Work with the Set class for collections of unique values and set operations like union, intersection, and difference.

Set Basics

A Set in Ruby is an unordered collection of unique values. Unlike arrays, sets do not allow duplicates and are optimized for fast membership testing. Require `set` to use it (built-in since Ruby 3.2, but `require "set"` works in all versions).

1. Creating an Empty Set

Use `Set.new` to create an empty set.

2. Creating a Set with Initial Values

Pass an array to `Set.new` — duplicates are removed.

Basic Set Operations

Set provides methods to add, remove, and check values. All operations run in roughly O(1) time.

1. Adding Values

Use `add` or `<<` to insert values.

2. Membership Check

Use `include?` to check if a value exists.

3. Removing Values

Use `delete` to remove a value (no error if missing).

4. Size and Empty Check

Use `size` / `length` and `empty?`.

Mathematical Set Operations

Ruby Set supports all classic mathematical set operations using both operator syntax and method syntax.

1. Union (|)

Combine all unique elements from both sets.

2. Intersection (&)

Find common elements between two sets.

3. Difference (-)

Elements in the first set but not the second.

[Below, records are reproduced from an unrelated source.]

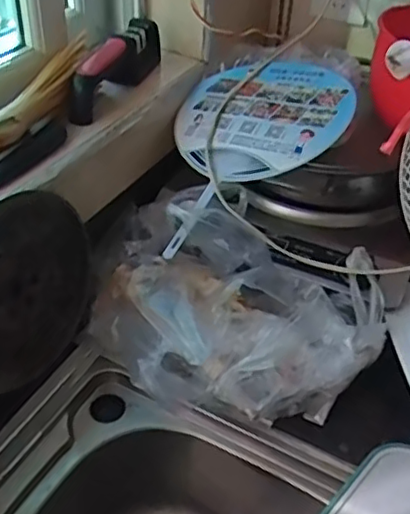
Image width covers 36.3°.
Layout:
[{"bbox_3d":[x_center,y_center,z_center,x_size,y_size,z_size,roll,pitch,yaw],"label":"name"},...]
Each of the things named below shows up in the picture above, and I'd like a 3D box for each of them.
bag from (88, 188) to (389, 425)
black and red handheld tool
[{"bbox_3d":[0.025,0.054,0.675,0.305,0.133,0.247,20,42,18],"label":"bag"},{"bbox_3d":[-0.113,-0.236,0.778,0.049,0.061,0.200,16,41,14],"label":"black and red handheld tool"}]

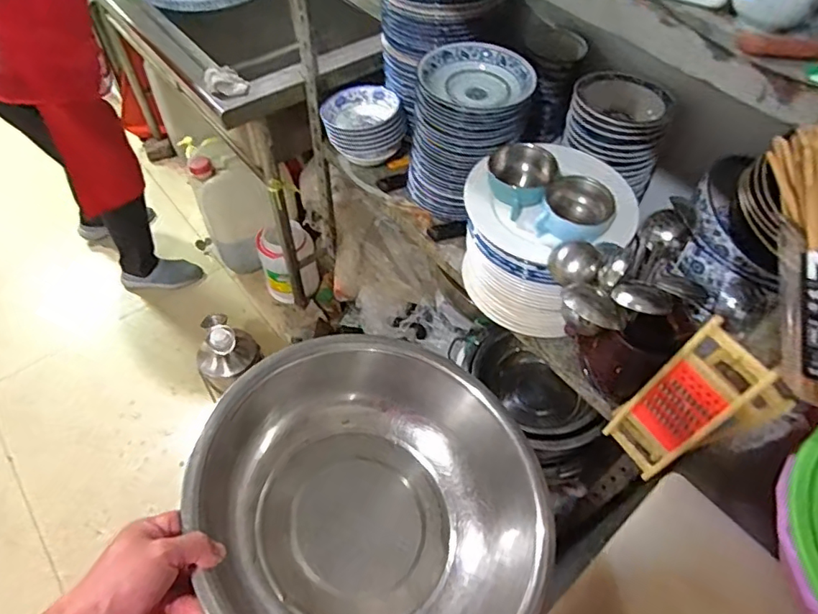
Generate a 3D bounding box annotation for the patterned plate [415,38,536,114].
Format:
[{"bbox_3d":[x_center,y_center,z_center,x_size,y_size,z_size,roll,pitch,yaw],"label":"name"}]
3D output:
[{"bbox_3d":[0.122,-0.396,0.918,0.198,0.045,0.173,33,59,20],"label":"patterned plate"}]

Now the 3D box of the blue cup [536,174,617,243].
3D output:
[{"bbox_3d":[0.258,-0.145,0.801,0.111,0.064,0.094,15,55,8],"label":"blue cup"}]

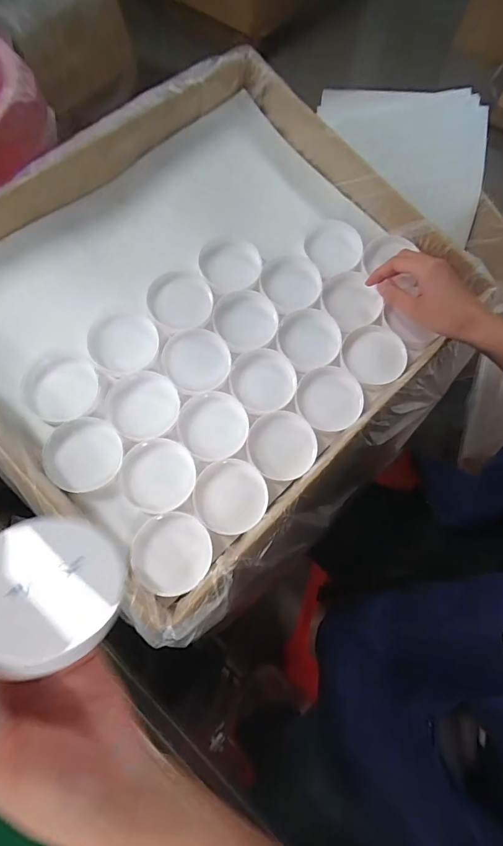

4. Symmetric Difference (^)

Elements in either set but not both.

Subset & Superset Checks

Ruby Set provides methods to check whether one set is contained within another.

1. Subset

`subset?` checks if all elements of one set exist in another.

2. Superset

`superset?` checks if a set contains all elements of another.

Traversal & Conversion

Since Set includes the Enumerable module, all collection methods like `each`, `map`, `select`, and `reject` work on sets.

1. Iterating with each

Use `each` to loop over all set elements.

2. Converting Set ↔ Array

Use `to_a` to get an array, and `Set.new(array)` to go back.